Configure Embedding Model Performance

  • concept
    +
    The Capella Model Service offers options to tweak the performance of your embedding model.

    The following performance settings are available when deploying an embedding model:

    Dimensions

    In embedding models, dimensions are the length of the numerical vectors used to represent text content. These vectors capture semantic meaning, allowing AI systems to identify similarities between content. A higher number of dimensions provides richer and more detailed representations, but also increases resource costs. The ideal number of dimensions is a trade-off between performance, accuracy, and computational resources.

    When choosing the number of dimensions for your embedding model, consider the following factors:

    Use Case

    The specific requirements of your application influence the ideal number of dimensions. Higher dimensions can capture more nuanced semantic relationships, improving performance in complex tasks like semantic search and sentiment analysis. Lower dimensions capture more generalized patterns and lose some subtle contextual details.

    Resources

    Higher dimensions require more storage and computational resources. Selecting smaller dimensions can reduce resource consumption and improve computational efficiency, but lose some accuracy.

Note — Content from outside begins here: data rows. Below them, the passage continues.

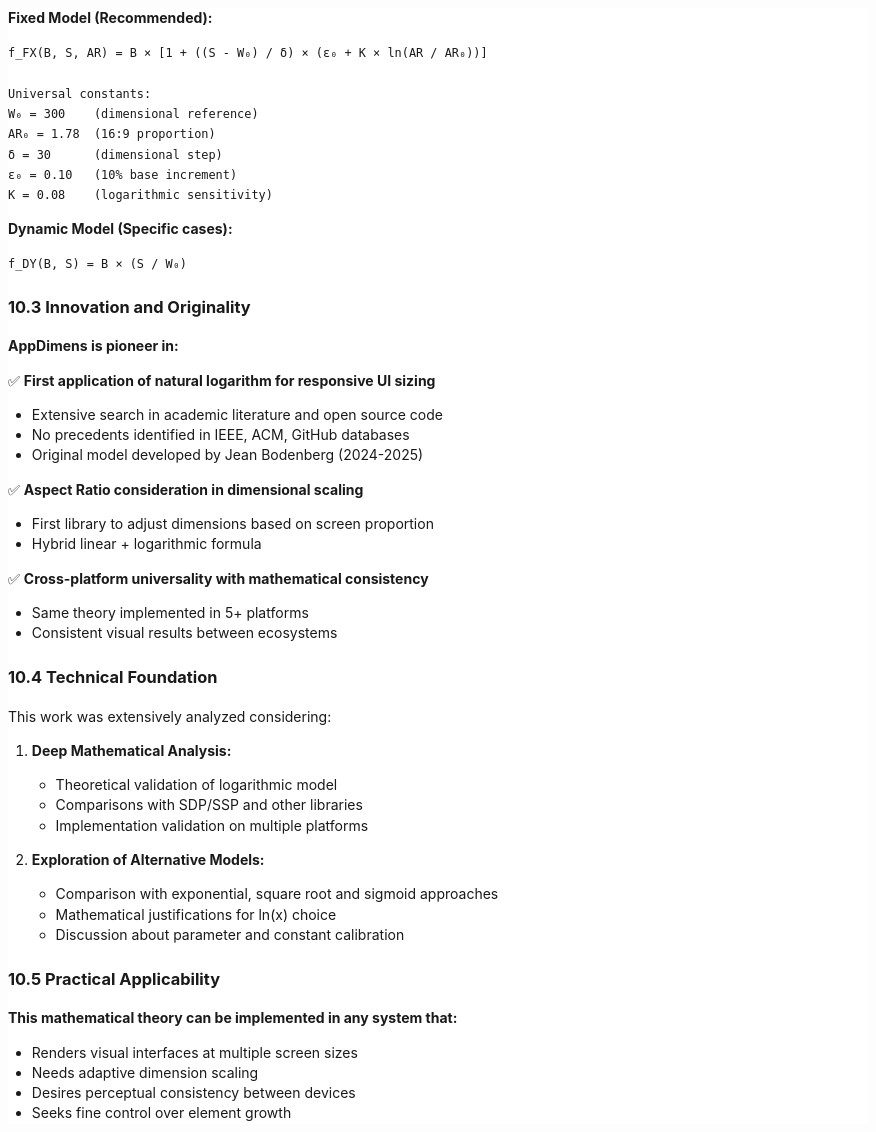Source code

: **Fixed Model (Recommended):**
```
f_FX(B, S, AR) = B × [1 + ((S - W₀) / δ) × (ε₀ + K × ln(AR / AR₀))]

Universal constants:
W₀ = 300    (dimensional reference)
AR₀ = 1.78  (16:9 proportion)
δ = 30      (dimensional step)
ε₀ = 0.10   (10% base increment)
K = 0.08    (logarithmic sensitivity)
```

**Dynamic Model (Specific cases):**
```
f_DY(B, S) = B × (S / W₀)
```

### 10.3 Innovation and Originality

**AppDimens is pioneer in:**

✅ **First application of natural logarithm for responsive UI sizing**
- Extensive search in academic literature and open source code
- No precedents identified in IEEE, ACM, GitHub databases
- Original model developed by Jean Bodenberg (2024-2025)

✅ **Aspect Ratio consideration in dimensional scaling**
- First library to adjust dimensions based on screen proportion
- Hybrid linear + logarithmic formula

✅ **Cross-platform universality with mathematical consistency**
- Same theory implemented in 5+ platforms
- Consistent visual results between ecosystems

### 10.4 Technical Foundation

This work was extensively analyzed considering:

1. **Deep Mathematical Analysis:**
   - Theoretical validation of logarithmic model
   - Comparisons with SDP/SSP and other libraries
   - Implementation validation on multiple platforms

2. **Exploration of Alternative Models:**
   - Comparison with exponential, square root and sigmoid approaches
   - Mathematical justifications for ln(x) choice
   - Discussion about parameter and constant calibration

### 10.5 Practical Applicability

**This mathematical theory can be implemented in any system that:**

- Renders visual interfaces at multiple screen sizes
- Needs adaptive dimension scaling
- Desires perceptual consistency between devices
- Seeks fine control over element growth
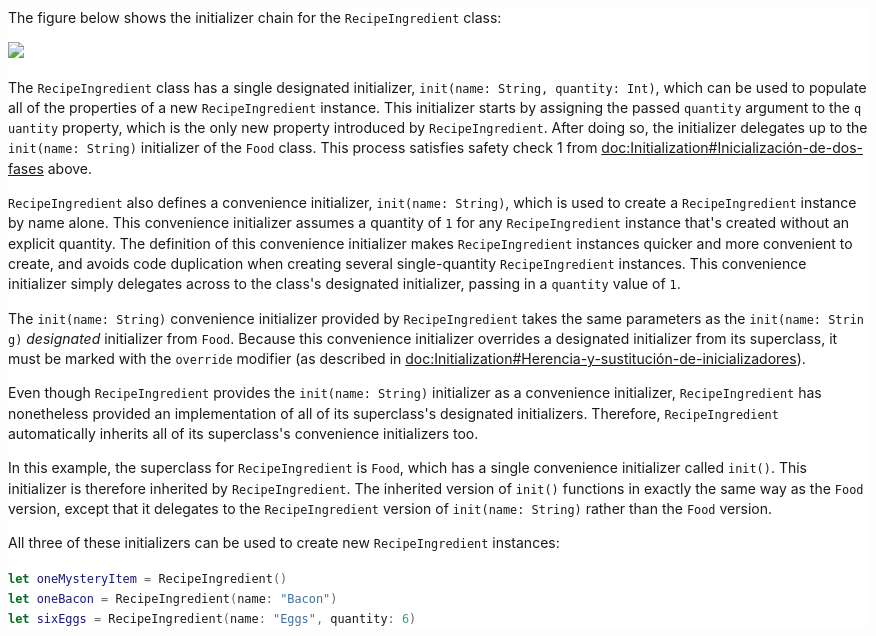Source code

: The figure below shows the initializer chain for the `RecipeIngredient` class:

![](initializersExample02)

The `RecipeIngredient` class has a single designated initializer,
`init(name: String, quantity: Int)`,
which can be used to populate all of the properties of a new `RecipeIngredient` instance.
This initializer starts by assigning
the passed `quantity` argument to the `quantity` property,
which is the only new property introduced by `RecipeIngredient`.
After doing so, the initializer delegates up to
the `init(name: String)` initializer of the `Food` class.
This process satisfies safety check 1
from <doc:Initialization#Inicialización-de-dos-fases> above.

`RecipeIngredient` also defines a convenience initializer, `init(name: String)`,
which is used to create a `RecipeIngredient` instance by name alone.
This convenience initializer assumes a quantity of `1`
for any `RecipeIngredient` instance that's created without an explicit quantity.
The definition of this convenience initializer makes
`RecipeIngredient` instances quicker and more convenient to create,
and avoids code duplication when creating
several single-quantity `RecipeIngredient` instances.
This convenience initializer simply delegates across to the class's designated initializer,
passing in a `quantity` value of `1`.

The `init(name: String)` convenience initializer provided by `RecipeIngredient`
takes the same parameters as the `init(name: String)` *designated* initializer from `Food`.
Because this convenience initializer overrides a designated initializer from its superclass,
it must be marked with the `override` modifier
(as described in <doc:Initialization#Herencia-y-sustitución-de-inicializadores>).

Even though `RecipeIngredient` provides
the `init(name: String)` initializer as a convenience initializer,
`RecipeIngredient` has nonetheless provided an implementation of
all of its superclass's designated initializers.
Therefore, `RecipeIngredient` automatically inherits
all of its superclass's convenience initializers too.

In this example, the superclass for `RecipeIngredient` is `Food`,
which has a single convenience initializer called `init()`.
This initializer is therefore inherited by `RecipeIngredient`.
The inherited version of `init()` functions in exactly the same way as the `Food` version,
except that it delegates to the `RecipeIngredient` version of `init(name: String)`
rather than the `Food` version.

All three of these initializers can be used to create new `RecipeIngredient` instances:

```swift
let oneMysteryItem = RecipeIngredient()
let oneBacon = RecipeIngredient(name: "Bacon")
let sixEggs = RecipeIngredient(name: "Eggs", quantity: 6)
```


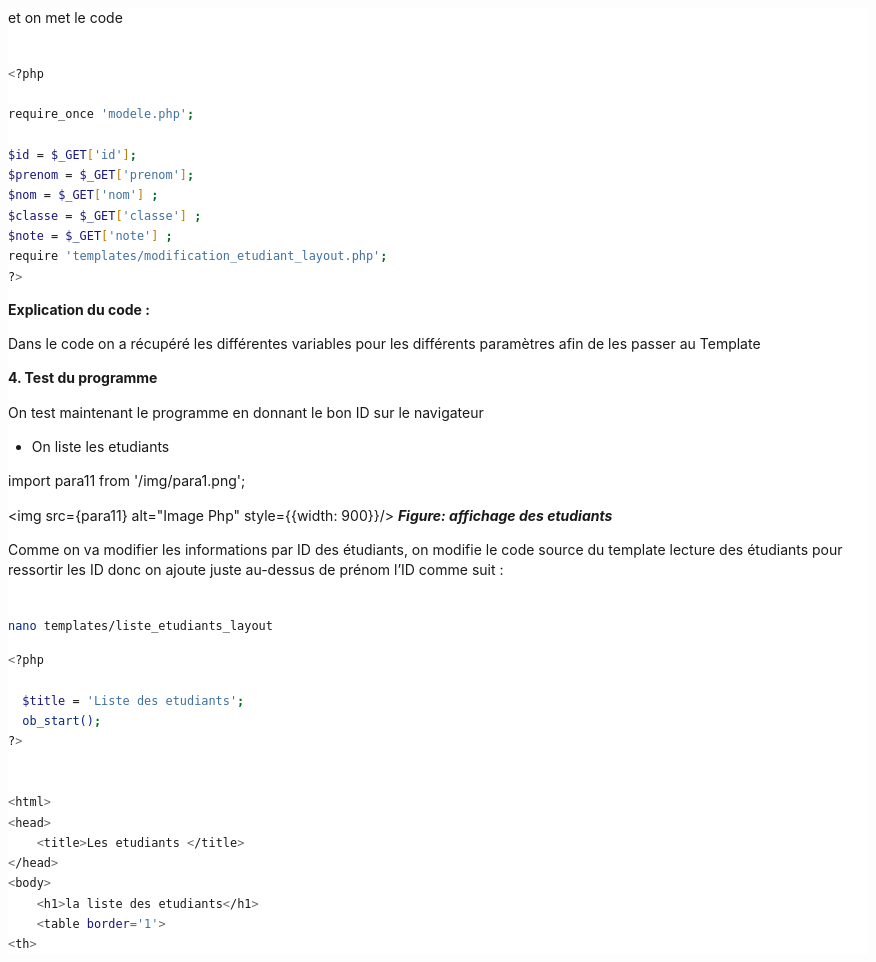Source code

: et on met le code

```bash

<?php

require_once 'modele.php';

$id = $_GET['id'];
$prenom = $_GET['prenom'];
$nom = $_GET['nom'] ;
$classe = $_GET['classe'] ;
$note = $_GET['note'] ;
require 'templates/modification_etudiant_layout.php';
?> 


```







**Explication du code :**


Dans le code on a récupéré les différentes variables pour les différents paramètres afin de les passer au Template




**4.  Test du programme**


On test maintenant le programme en donnant le bon ID sur le navigateur


- On liste les etudiants

import para11 from '/img/para1.png';

<img src={para11} alt="Image Php" style={{width: 900}}/>
***Figure: affichage des etudiants***



Comme on va modifier les informations par ID des étudiants, on modifie le code source du template lecture des étudiants pour ressortir les ID donc on ajoute juste au-dessus de prénom l’ID comme suit :

```bash

nano templates/liste_etudiants_layout
```




```bash
<?php

  $title = 'Liste des etudiants';
  ob_start();
?>


<html>
<head>
    <title>Les etudiants </title>
</head>
<body>
    <h1>la liste des etudiants</h1>
    <table border='1'>
<th>
```
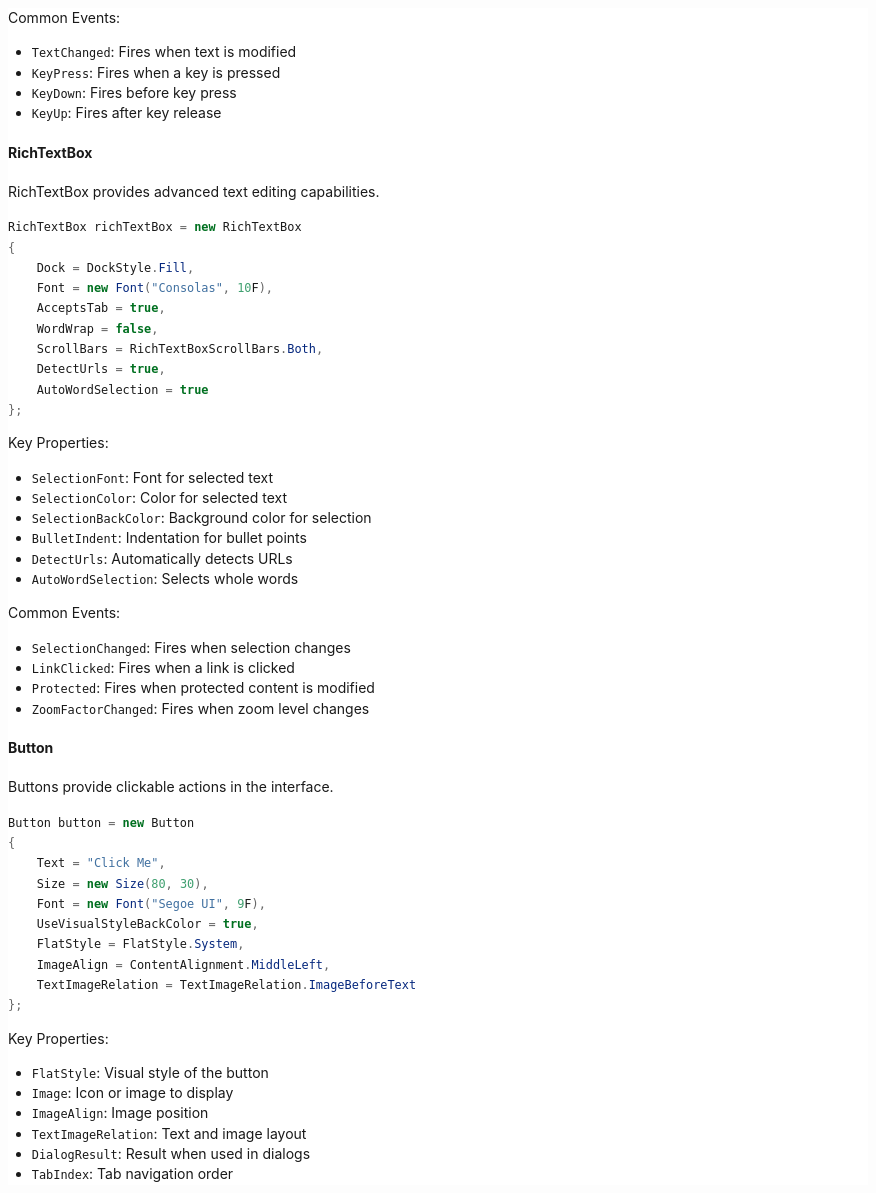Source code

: Common Events:
- `TextChanged`: Fires when text is modified
- `KeyPress`: Fires when a key is pressed
- `KeyDown`: Fires before key press
- `KeyUp`: Fires after key release

#### RichTextBox
RichTextBox provides advanced text editing capabilities.
```csharp
RichTextBox richTextBox = new RichTextBox
{
    Dock = DockStyle.Fill,
    Font = new Font("Consolas", 10F),
    AcceptsTab = true,
    WordWrap = false,
    ScrollBars = RichTextBoxScrollBars.Both,
    DetectUrls = true,
    AutoWordSelection = true
};
```
Key Properties:
- `SelectionFont`: Font for selected text
- `SelectionColor`: Color for selected text
- `SelectionBackColor`: Background color for selection
- `BulletIndent`: Indentation for bullet points
- `DetectUrls`: Automatically detects URLs
- `AutoWordSelection`: Selects whole words

Common Events:
- `SelectionChanged`: Fires when selection changes
- `LinkClicked`: Fires when a link is clicked
- `Protected`: Fires when protected content is modified
- `ZoomFactorChanged`: Fires when zoom level changes

#### Button
Buttons provide clickable actions in the interface.
```csharp
Button button = new Button
{
    Text = "Click Me",
    Size = new Size(80, 30),
    Font = new Font("Segoe UI", 9F),
    UseVisualStyleBackColor = true,
    FlatStyle = FlatStyle.System,
    ImageAlign = ContentAlignment.MiddleLeft,
    TextImageRelation = TextImageRelation.ImageBeforeText
};
```
Key Properties:
- `FlatStyle`: Visual style of the button
- `Image`: Icon or image to display
- `ImageAlign`: Image position
- `TextImageRelation`: Text and image layout
- `DialogResult`: Result when used in dialogs
- `TabIndex`: Tab navigation order
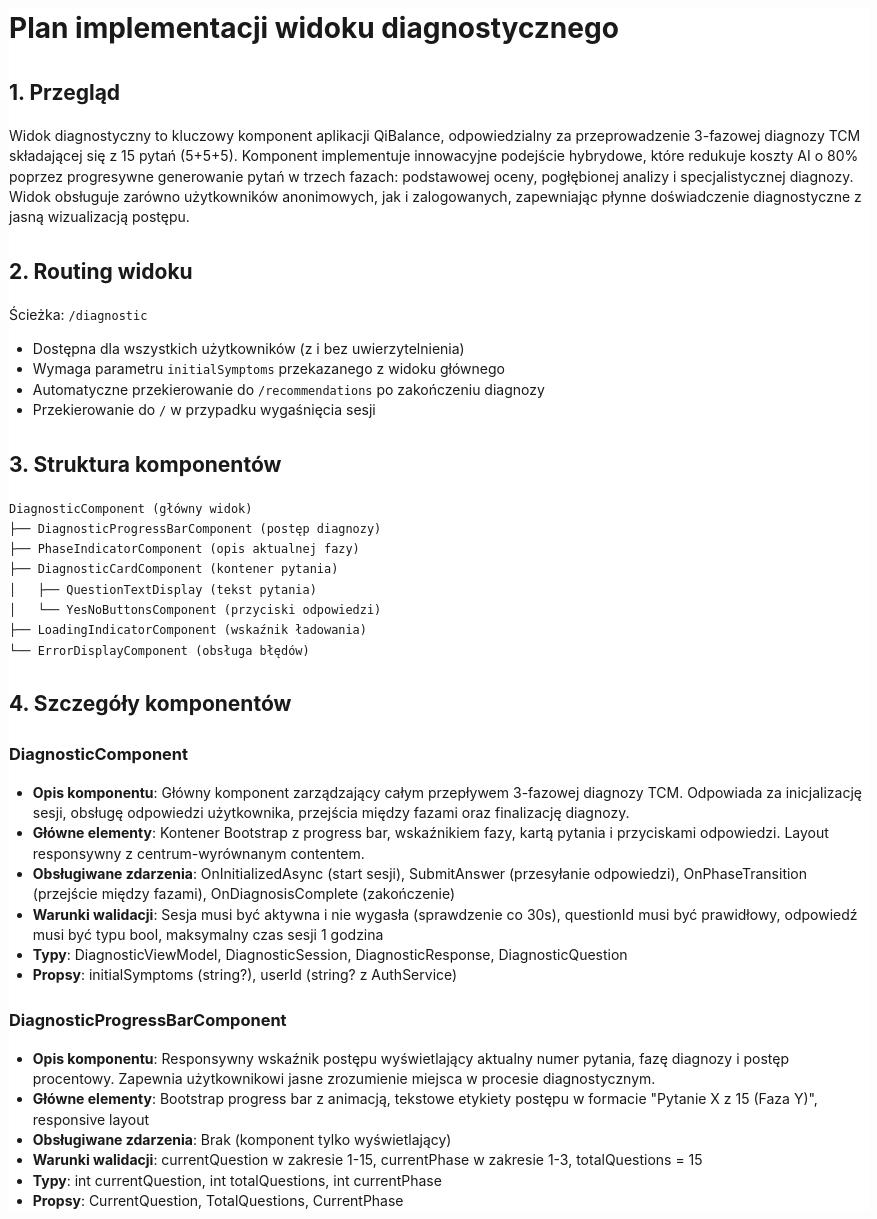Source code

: # Plan implementacji widoku diagnostycznego

## 1. Przegląd
Widok diagnostyczny to kluczowy komponent aplikacji QiBalance, odpowiedzialny za przeprowadzenie 3-fazowej diagnozy TCM składającej się z 15 pytań (5+5+5). Komponent implementuje innowacyjne podejście hybrydowe, które redukuje koszty AI o 80% poprzez progresywne generowanie pytań w trzech fazach: podstawowej oceny, pogłębionej analizy i specjalistycznej diagnozy. Widok obsługuje zarówno użytkowników anonimowych, jak i zalogowanych, zapewniając płynne doświadczenie diagnostyczne z jasną wizualizacją postępu.

## 2. Routing widoku
Ścieżka: `/diagnostic`
- Dostępna dla wszystkich użytkowników (z i bez uwierzytelnienia)
- Wymaga parametru `initialSymptoms` przekazanego z widoku głównego
- Automatyczne przekierowanie do `/recommendations` po zakończeniu diagnozy
- Przekierowanie do `/` w przypadku wygaśnięcia sesji

## 3. Struktura komponentów
```
DiagnosticComponent (główny widok)
├── DiagnosticProgressBarComponent (postęp diagnozy)
├── PhaseIndicatorComponent (opis aktualnej fazy)
├── DiagnosticCardComponent (kontener pytania)
│   ├── QuestionTextDisplay (tekst pytania)
│   └── YesNoButtonsComponent (przyciski odpowiedzi)
├── LoadingIndicatorComponent (wskaźnik ładowania)
└── ErrorDisplayComponent (obsługa błędów)
```

## 4. Szczegóły komponentów

### DiagnosticComponent
- **Opis komponentu**: Główny komponent zarządzający całym przepływem 3-fazowej diagnozy TCM. Odpowiada za inicjalizację sesji, obsługę odpowiedzi użytkownika, przejścia między fazami oraz finalizację diagnozy.
- **Główne elementy**: Kontener Bootstrap z progress bar, wskaźnikiem fazy, kartą pytania i przyciskami odpowiedzi. Layout responsywny z centrum-wyrównanym contentem.
- **Obsługiwane zdarzenia**: OnInitializedAsync (start sesji), SubmitAnswer (przesyłanie odpowiedzi), OnPhaseTransition (przejście między fazami), OnDiagnosisComplete (zakończenie)
- **Warunki walidacji**: Sesja musi być aktywna i nie wygasła (sprawdzenie co 30s), questionId musi być prawidłowy, odpowiedź musi być typu bool, maksymalny czas sesji 1 godzina
- **Typy**: DiagnosticViewModel, DiagnosticSession, DiagnosticResponse, DiagnosticQuestion
- **Propsy**: initialSymptoms (string?), userId (string? z AuthService)

### DiagnosticProgressBarComponent
- **Opis komponentu**: Responsywny wskaźnik postępu wyświetlający aktualny numer pytania, fazę diagnozy i postęp procentowy. Zapewnia użytkownikowi jasne zrozumienie miejsca w procesie diagnostycznym.
- **Główne elementy**: Bootstrap progress bar z animacją, tekstowe etykiety postępu w formacie "Pytanie X z 15 (Faza Y)", responsive layout
- **Obsługiwane zdarzenia**: Brak (komponent tylko wyświetlający)
- **Warunki walidacji**: currentQuestion w zakresie 1-15, currentPhase w zakresie 1-3, totalQuestions = 15
- **Typy**: int currentQuestion, int totalQuestions, int currentPhase
- **Propsy**: CurrentQuestion, TotalQuestions, CurrentPhase

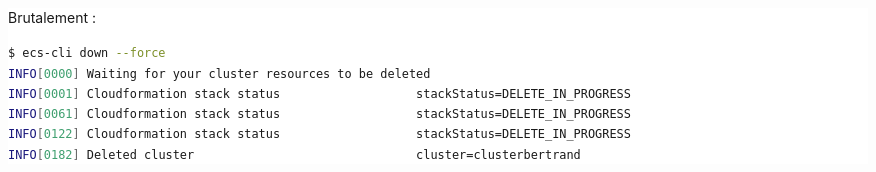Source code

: Brutalement : 

```bash
$ ecs-cli down --force
INFO[0000] Waiting for your cluster resources to be deleted 
INFO[0001] Cloudformation stack status                   stackStatus=DELETE_IN_PROGRESS
INFO[0061] Cloudformation stack status                   stackStatus=DELETE_IN_PROGRESS
INFO[0122] Cloudformation stack status                   stackStatus=DELETE_IN_PROGRESS
INFO[0182] Deleted cluster                               cluster=clusterbertrand

```

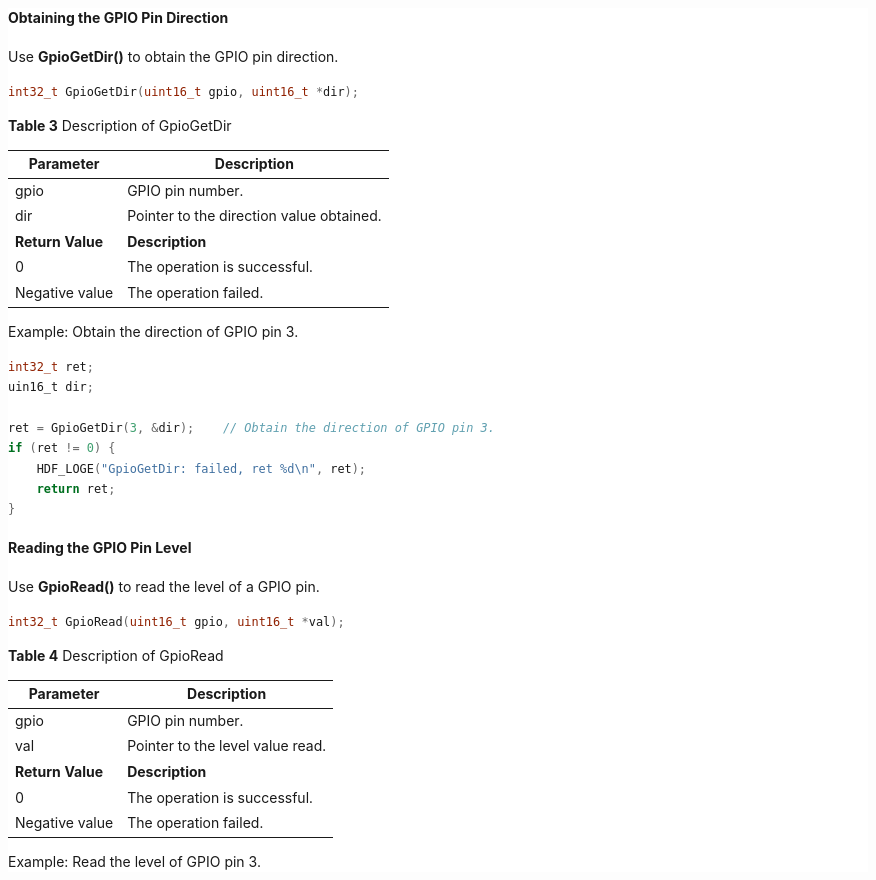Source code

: #### Obtaining the GPIO Pin Direction

Use **GpioGetDir()** to obtain the GPIO pin direction.

```c
int32_t GpioGetDir(uint16_t gpio, uint16_t *dir);
```

**Table 3** Description of GpioGetDir

| **Parameter**  | **Description**      |
| ---------- | ------------------ |
| gpio       | GPIO pin number.|
| dir        | Pointer to the direction value obtained.    |
| **Return Value**| **Description**    |
| 0          | The operation is successful.          |
| Negative value      | The operation failed.          |

Example: Obtain the direction of GPIO pin 3.

```c
int32_t ret;
uin16_t dir;

ret = GpioGetDir(3, &dir);    // Obtain the direction of GPIO pin 3.
if (ret != 0) {
    HDF_LOGE("GpioGetDir: failed, ret %d\n", ret);
    return ret;
}
```

#### Reading the GPIO Pin Level

Use **GpioRead()** to read the level of a GPIO pin.

```c
int32_t GpioRead(uint16_t gpio, uint16_t *val);
```

**Table 4** Description of GpioRead

| **Parameter**  | **Description**        |
| ---------- | -------------------- |
| gpio       | GPIO pin number.  |
| val        | Pointer to the level value read. |
| **Return Value**| **Description**      |
| 0          | The operation is successful.            |
| Negative value      | The operation failed.            |

Example: Read the level of GPIO pin 3.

    You cannot customize the number of vector dimensions on all embedding models available through the Model Service.

    You cannot change the number of dimensions after deploying an embedding model.

    Async Processing

    Asynchronous processing can help improve throughput and efficiency during periods of high demand or when processing large volumes of data. Rather than processing embedding requests right away, asynchronous processing allows embedding jobs to be queued and processed when system capacity becomes available. By enabling Async Processing, you can maximize resource utilization and reduce wait times for embedding jobs that do not require immediate results.

    Async Processing is beneficial when you need high throughput for batch operations, such as processing large batches of documents for embedding or handling spikes in embedding requests from multiple users or applications. Async Processing is less suitable for real-time applications that need immediate results, such as embedding user queries for semantic search or live chatbot responses.

    You can toggle Async Processing on or off during or after deployment of an embedding model.